Design an ads audience targeting system
Company: Netflix
Role: Software Engineer
Category: System Design
Difficulty: hard
Interview Round: Technical Screen
## Problem
Design an **ads audience targeting system** that allows advertisers to upload large user lists and then target (or exclude) those users when serving ads.
### Requirements
- Advertiser can create **audiences** and upload membership data at large scale (e.g., millions to billions of identifiers).
- Support common identifiers: email/phone (hashed), mobile ad IDs, internal user IDs.
- Audience can be attached to ad groups/campaigns as **include** or **exclude** targeting.
- During ad serving, given a user request, the system must quickly determine which audiences the user belongs to (or whether the user matches an audience) to filter eligible ads.

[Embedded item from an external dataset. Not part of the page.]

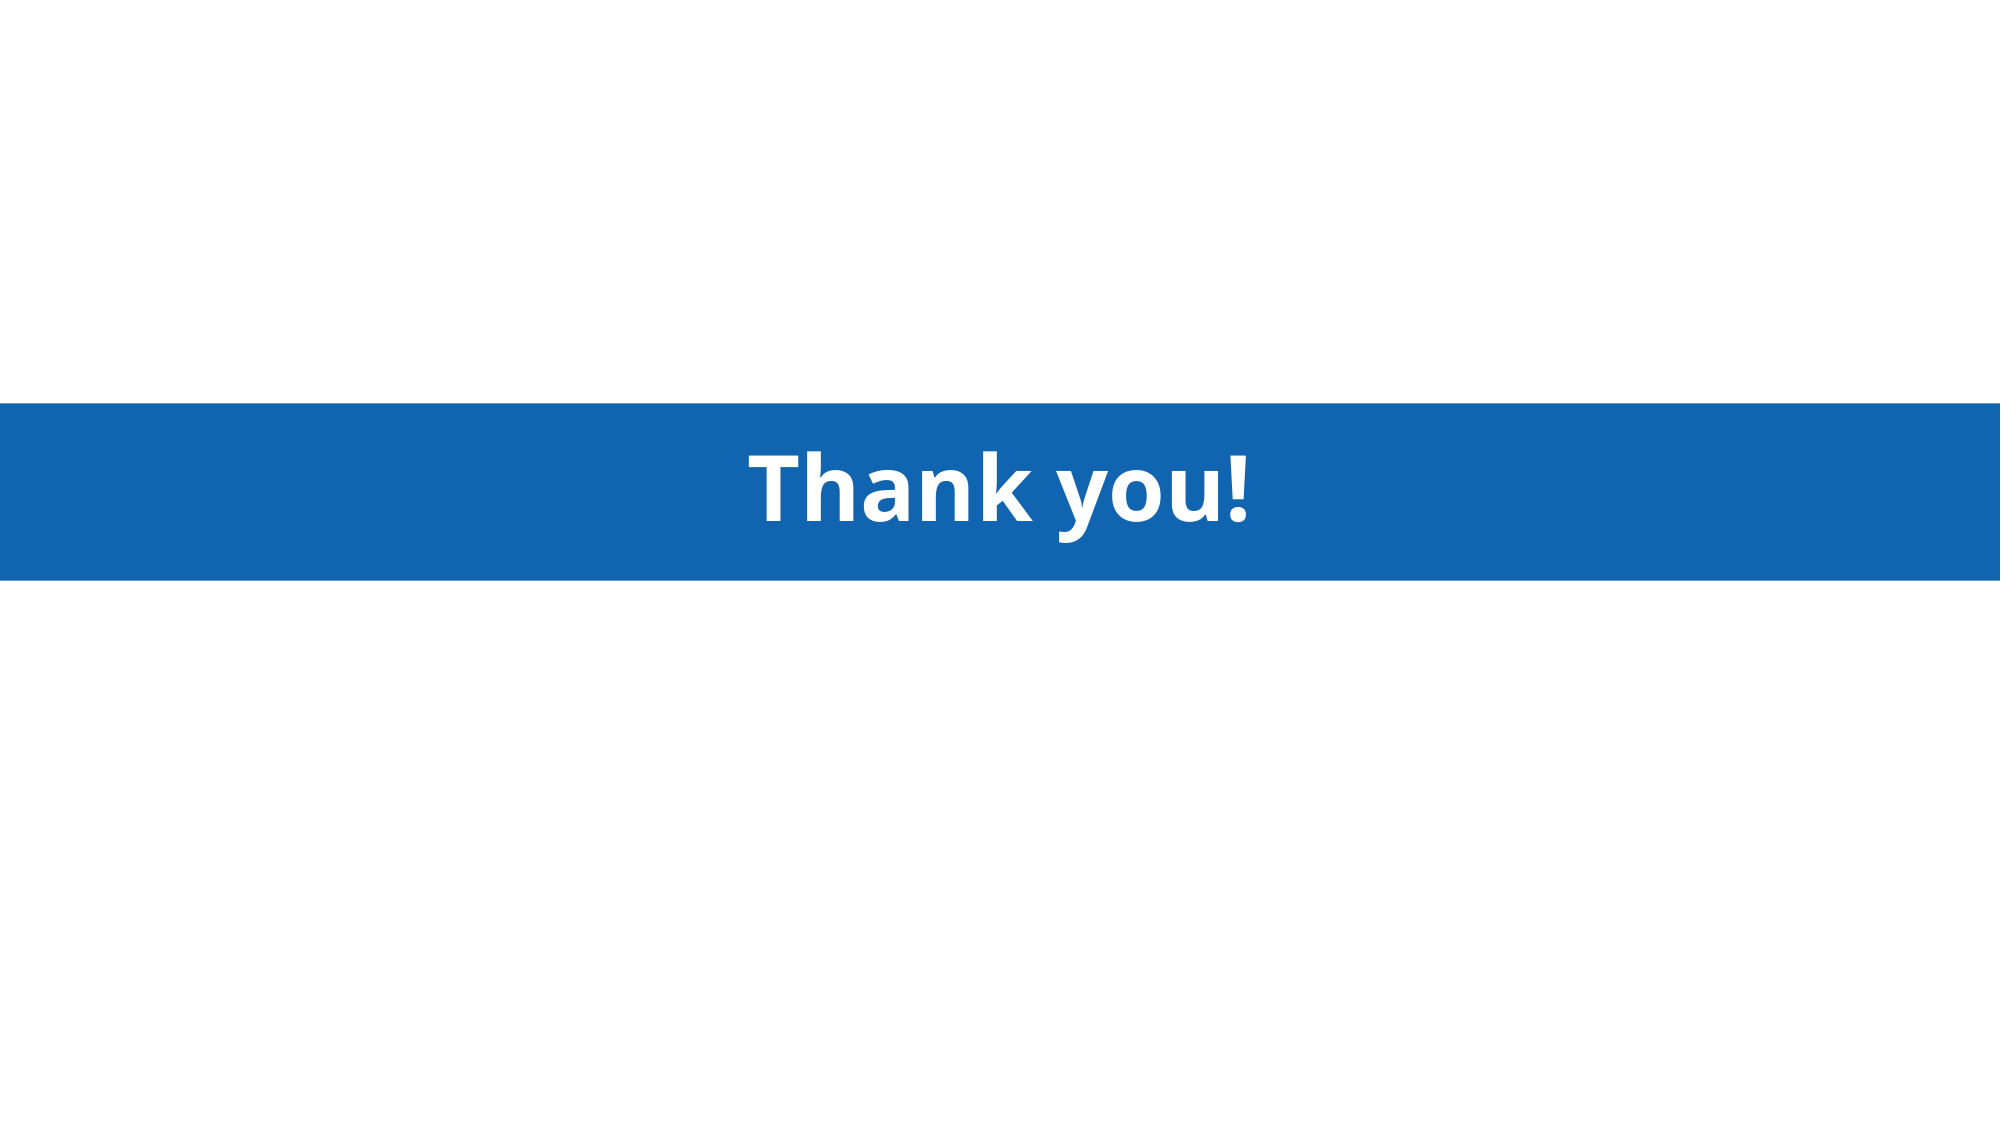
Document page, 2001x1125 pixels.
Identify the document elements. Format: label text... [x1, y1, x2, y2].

- Handle incremental updates (add/remove users), audience expiration, and deletion.
### Non-functional requirements
- Low latency in serving path (typically single-digit milliseconds budget).
- High throughput for ingestion.
- Privacy/security: encryption, access control, audit logs, retention.
- Multi-tenant isolation across advertisers.
### Deliverables
Explain:
1. APIs and data flow for upload → processing → storage.
2. Storage/indexing approach for membership lookup at serving time.
3. How you scale ingestion and serving, and how you monitor correctness.
4. Tradeoffs (Bloom filters vs key-value lookup vs inverted index, batch vs streaming).
Quick Answer: This question evaluates skills in large-scale system design, data modeling for massive audience membership, low-latency lookup mechanisms, and operational concerns such as high-throughput ingestion, privacy/security, and multi-tenant isolation.